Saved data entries
<<<<

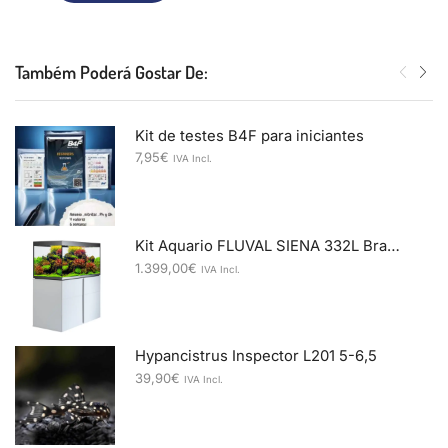
Também Poderá Gostar De:
Kit de testes B4F para iniciantes
7,95
€
IVA Incl.
Kit Aquario FLUVAL SIENA 332L Branco
1.399,00
€
IVA Incl.
Hypancistrus Inspector L201 5-6,5
39,90
€
IVA Incl.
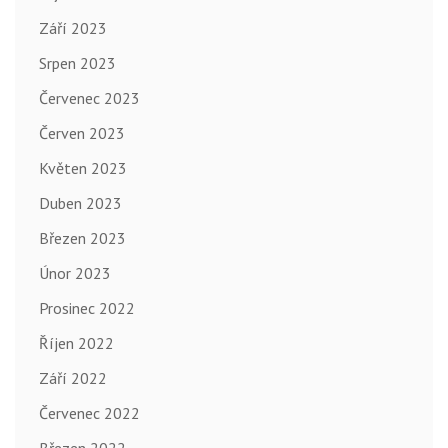
Září 2023
Srpen 2023
Červenec 2023
Červen 2023
Květen 2023
Duben 2023
Březen 2023
Únor 2023
Prosinec 2022
Říjen 2022
Září 2022
Červenec 2022
Březen 2022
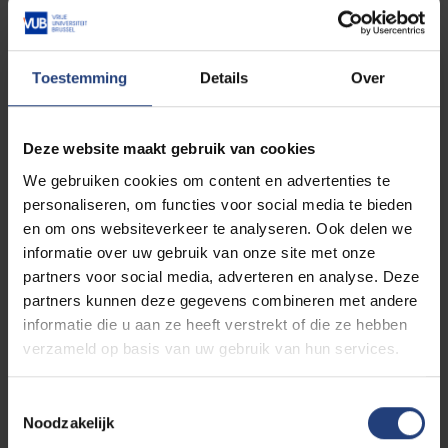
Toestemming
Details
Over
Contact en openingsuren
Deze website maakt gebruik van cookies
We gebruiken cookies om content en advertenties te
Online catalogus
personaliseren, om functies voor social media te bieden
en om ons websiteverkeer te analyseren. Ook delen we
informatie over uw gebruik van onze site met onze
partners voor social media, adverteren en analyse. Deze
partners kunnen deze gegevens combineren met andere
informatie die u aan ze heeft verstrekt of die ze hebben
verzameld op basis van uw gebruik van hun services.
Toestemmingsselectie
Noodzakelijk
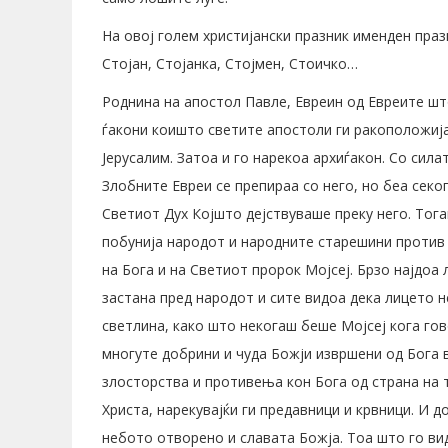
На овој голем христијански празник именден праз
Стојан, Стојанка, Стојмен, Стоичко…
Роднина на апостол Павле, Евреин од Евреите шт
ѓакони коишто светите апостоли ги ракоположија
Јерусалим. Затоа и го нарекоа архиѓакон. Со сила
Злобните Евреи се препираа со него, но беа секо
Светиот Дух Којшто дејствуваше преку него. Тога
побунија народот и народните старешини против
на Бога и на Светиот пророк Мојсеј. Брзо најдоа
застана пред народот и сите видоа дека лицето не
светлина, како што некогаш беше Мојсеј кога гов
многуте добрини и чуда Божји извршени од Бога 
злосторства и противења кон Бога од страна на 
Христа, нарекувајќи ги предавници и крвници. И д
небото отворено и славата Божја. Тоа што го виде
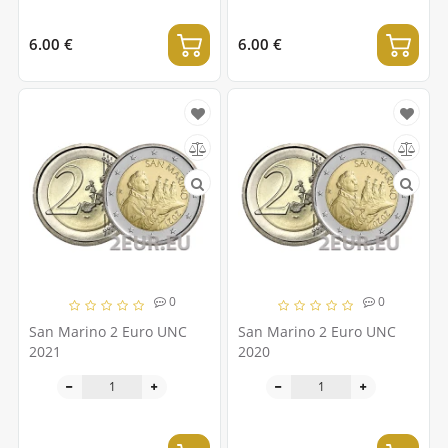
6.00 €
6.00 €
0
0
San Marino 2 Euro UNC
San Marino 2 Euro UNC
2021
2020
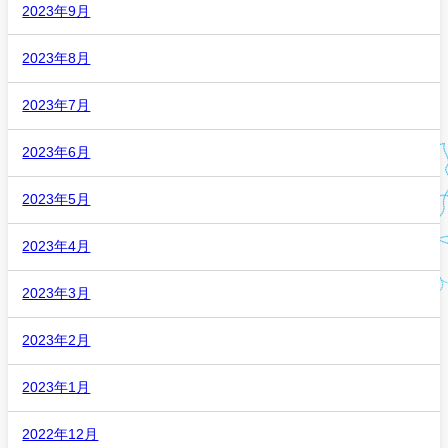
2023年9月
2023年8月
2023年7月
2023年6月
2023年5月
2023年4月
2023年3月
2023年2月
2023年1月
2022年12月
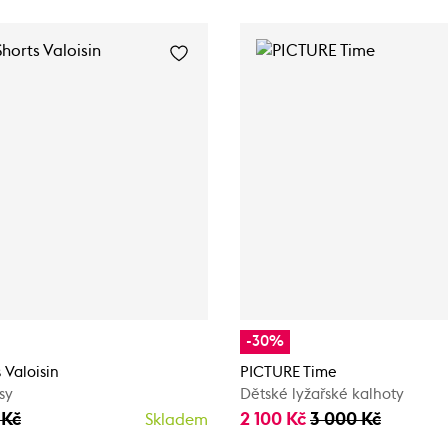
-30%
 Valoisin
PICTURE Time
sy
Dětské lyžařské kalhoty
 Kč
2 100 Kč
3 000 Kč
Skladem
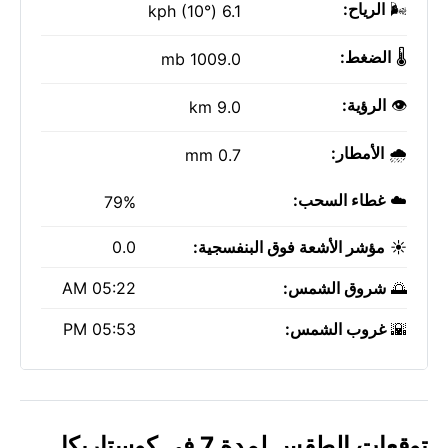
🌬️
الرياح:
6.1 kph (10°)
🌡️
الضغط:
1009.0 mb
👁️
الرؤية:
9.0 km
🌧️
الأمطار:
0.7 mm
☁️
غطاء السحب:
79%
☀️
مؤشر الأشعة فوق البنفسجية:
0.0
🌅
شروق الشمس:
05:22 AM
🌇
غروب الشمس:
05:53 PM
توقعات الطقس لمدة 7 في كوستاريكا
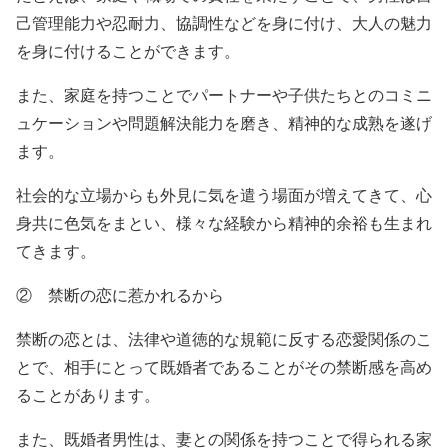
己管理能力や忍耐力、協調性などを身に付け、大人の魅力
を身に付けることができます。
また、家庭を持つことでパートナーや子供たちとのコミニ
ュケーションや問題解決能力を磨き、精神的な成熟を遂げ
ます。
社会的な立場からも外見に気を遣う場面が増えてきて、心
身共に色気をまとい、様々な経験から精神的余裕も生まれ
てきます。
② 禁断の恋に惹かれるから
禁断の恋とは、法律や道徳的な規範に反する恋愛関係のこ
とで、相手にとって既婚者であることがその禁断感を高め
ることがあります。
また、既婚者男性は、妻との関係を持つことで得られる家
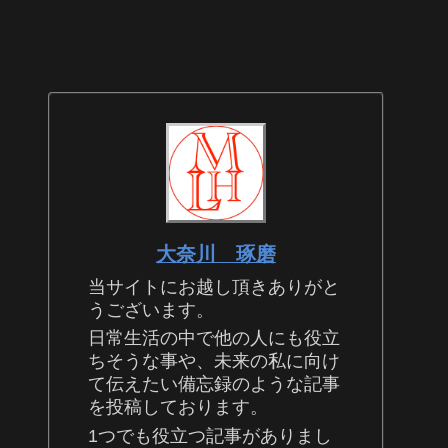
大奈川 琢磨
当サイトにお越し頂きありがと
うございます。
日常生活の中で他の人にも役立
ちそうな事や、未来の私に向け
て伝えたい備忘録のような記事
を投稿しております。
1つでも役立つ記事がありまし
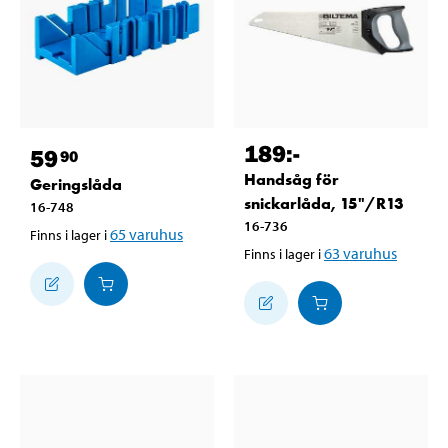
189
:-
59
90
Handsåg för
Geringslåda
snickarlåda, 15"/R13
16-748
16-736
65
varuhus
Finns i lager i
63
varuhus
Finns i lager i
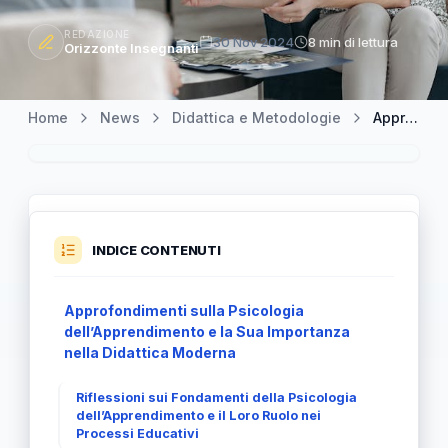
REDAZIONE
30 Nov 2024
8 min di lettura
Orizzonte Insegnanti
Home
News
Didattica e Metodologie
Approfondimenti sulla Psicologia dell’Apprendimento e il Suo Impatto
INDICE CONTENUTI
Approfondimenti sulla Psicologia
dell’Apprendimento e la Sua Importanza
nella Didattica Moderna
Riflessioni sui Fondamenti della Psicologia
dell’Apprendimento e il Loro Ruolo nei
Processi Educativi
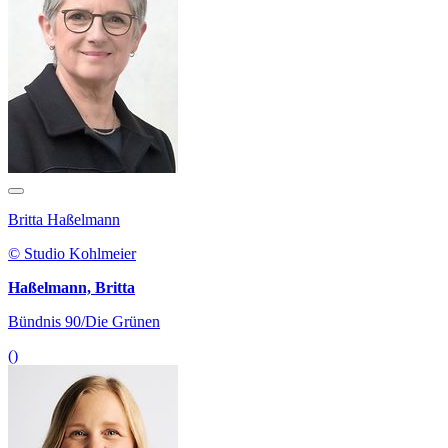
Britta Haßelmann
© Studio Kohlmeier
Haßelmann, Britta
Bündnis 90/Die Grünen
()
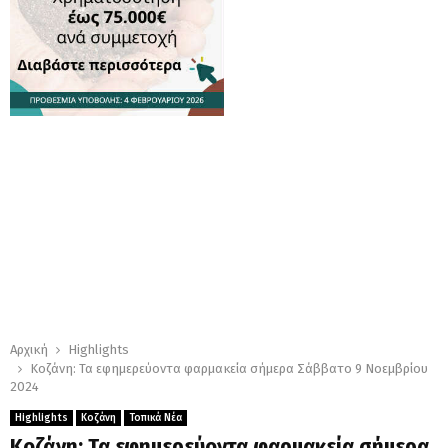
Αρχική
Highlights
Κοζάνη: Τα εφημερεύοντα φαρμακεία σήμερα Σάββατο 9 Νοεμβρίου
2024
Highlights
Κοζάνη
Τοπικά Νέα
Κοζάνη: Τα εφημερεύοντα φαρμακεία σήμερα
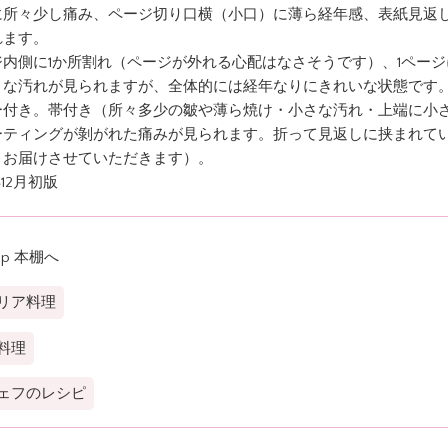
に所々少し痛み、ページ切り口横（小口）に薄ら経年感、表紙見返
れます。
ジ内側に1か所割れ（ページが外れる心配はなさそうです）、1ペー
うな汚れが見られますが、全体的には経年なりにきれいな状態です
ー付き。帯付き（所々多少の皺や薄ら焼け・小さな汚れ・上端に小
ーティングが剝がれた痛みが見られます。折って見返しに挟まれて
まお届けさせていただきます）。
年12月初版
op 本棚へ
リア料理
料理
ェフのレシピ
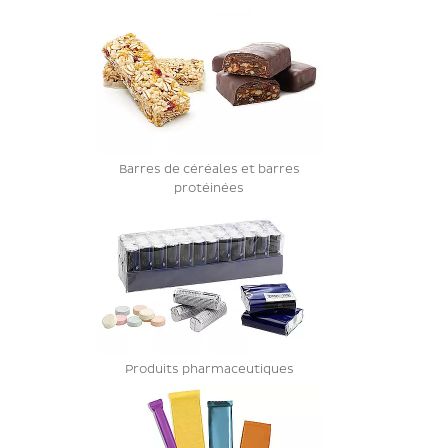
Barres de céréales et barres
protéinées
Produits pharmaceutiques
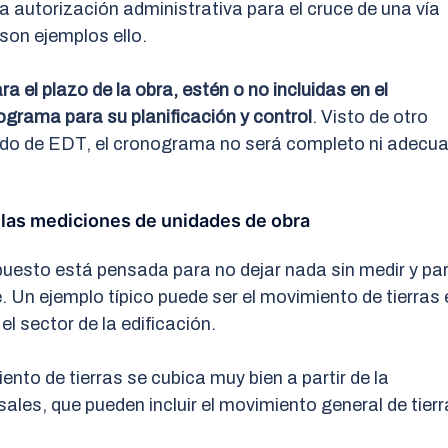
a autorización administrativa para el cruce de una vía
 son ejemplos ello.
a el plazo de la obra, estén o no incluidas en el
nograma
para su planificación y control
. Visto de otro
do de EDT, el cronograma no será completo ni adecu
 las mediciones de unidades de obra
puesto está pensada para no dejar nada sin medir y pa
e. Un ejemplo típico puede ser el movimiento de tierras 
 el sector de la edificación.
nto de tierras se cubica muy bien a partir de la
ersales, que pueden incluir el movimiento general de tier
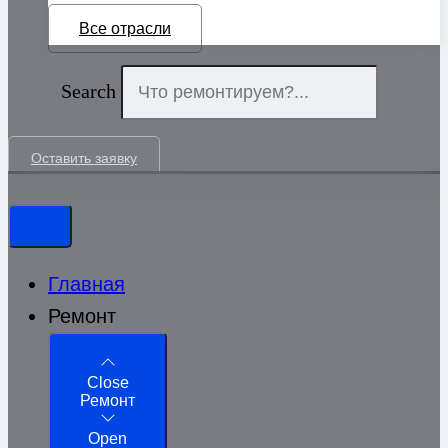
Все отрасли
Search
Оставить заявку
Главная
Ремонт
Close
Ремонт
Open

>>>>

=== Work to be completed ===
Count how many lines in the data above contain the word "Psicologia". Reply with the number only.

=== The answer ===
3